What you have to do
For this exercise, write out each entry below exactly, omitting the images.

Supplied material
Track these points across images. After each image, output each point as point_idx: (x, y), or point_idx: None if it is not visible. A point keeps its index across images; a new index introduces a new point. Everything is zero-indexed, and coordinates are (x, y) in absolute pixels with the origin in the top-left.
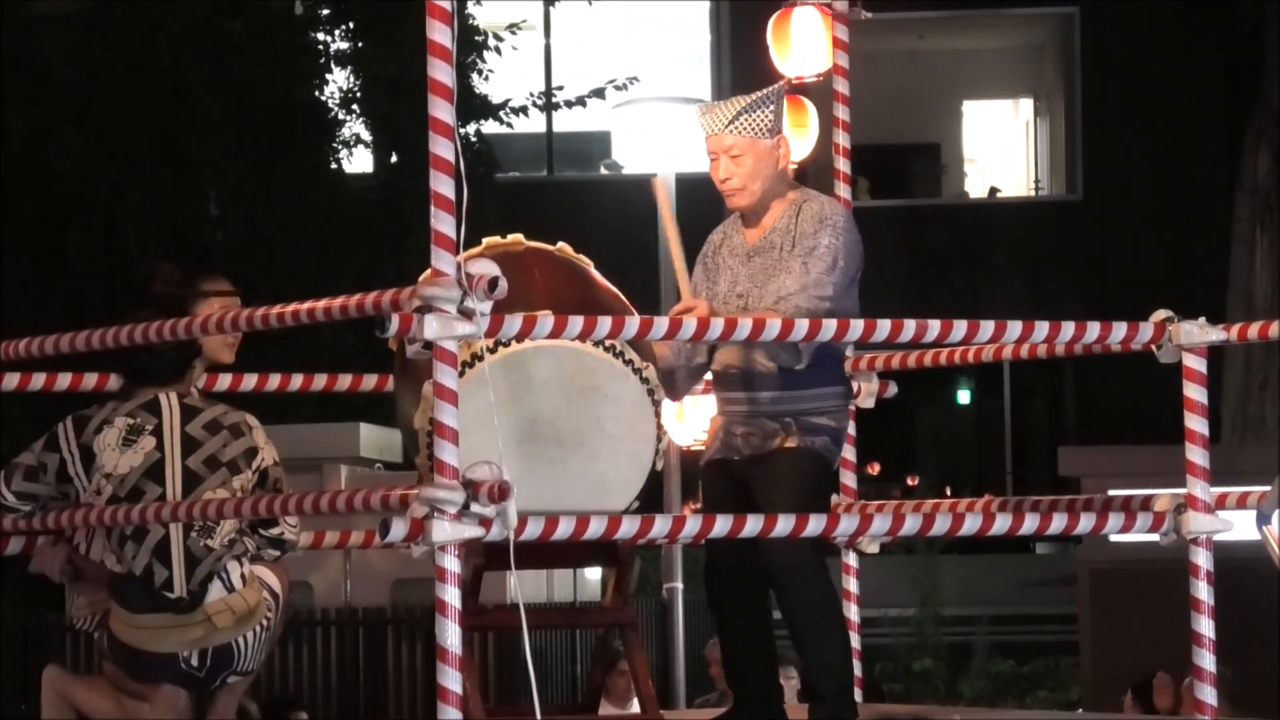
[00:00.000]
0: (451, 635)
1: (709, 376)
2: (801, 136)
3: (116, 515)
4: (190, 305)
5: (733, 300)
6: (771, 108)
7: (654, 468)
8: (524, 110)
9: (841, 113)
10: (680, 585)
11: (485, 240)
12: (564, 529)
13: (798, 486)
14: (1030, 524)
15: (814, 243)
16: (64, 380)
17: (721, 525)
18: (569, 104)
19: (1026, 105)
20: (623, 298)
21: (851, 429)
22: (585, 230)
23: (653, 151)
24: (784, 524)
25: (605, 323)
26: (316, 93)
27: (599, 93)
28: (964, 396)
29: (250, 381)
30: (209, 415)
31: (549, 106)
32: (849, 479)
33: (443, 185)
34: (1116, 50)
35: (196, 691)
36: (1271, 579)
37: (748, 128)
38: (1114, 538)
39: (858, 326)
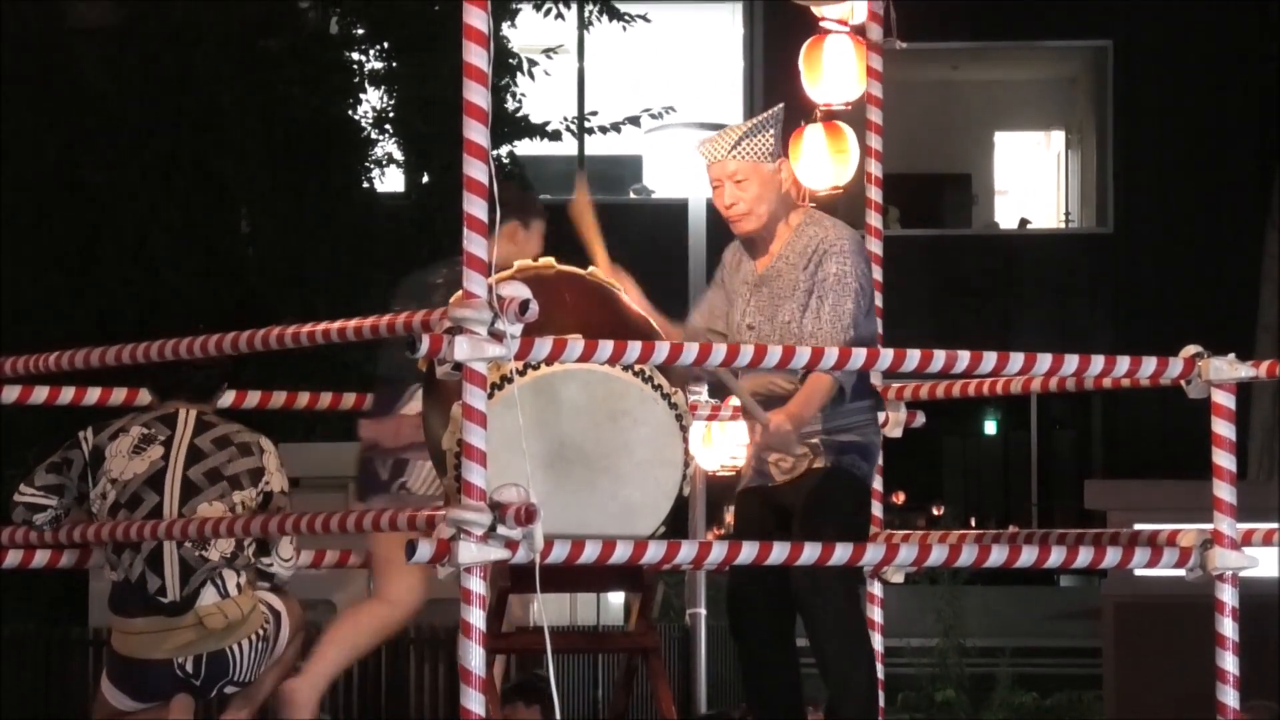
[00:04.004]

Answer to the exercise
Track these points across images. After each image, output each point as point_idx: (x, y), or point_idx: None if it is not visible. A point keeps its index across images; a new index introduces a new point. Everything is zero-indexed, and coordinates are (x, y) in absolute pixels with the origin in the top-left.
[00:00.000]
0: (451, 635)
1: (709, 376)
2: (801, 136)
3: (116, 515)
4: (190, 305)
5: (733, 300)
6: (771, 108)
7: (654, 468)
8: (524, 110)
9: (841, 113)
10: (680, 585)
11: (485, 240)
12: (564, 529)
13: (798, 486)
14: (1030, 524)
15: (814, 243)
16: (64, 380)
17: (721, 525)
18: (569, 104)
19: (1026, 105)
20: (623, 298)
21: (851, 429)
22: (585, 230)
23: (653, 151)
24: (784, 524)
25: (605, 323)
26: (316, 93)
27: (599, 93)
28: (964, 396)
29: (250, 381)
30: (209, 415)
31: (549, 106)
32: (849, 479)
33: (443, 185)
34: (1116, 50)
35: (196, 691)
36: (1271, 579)
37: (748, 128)
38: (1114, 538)
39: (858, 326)
[00:04.004]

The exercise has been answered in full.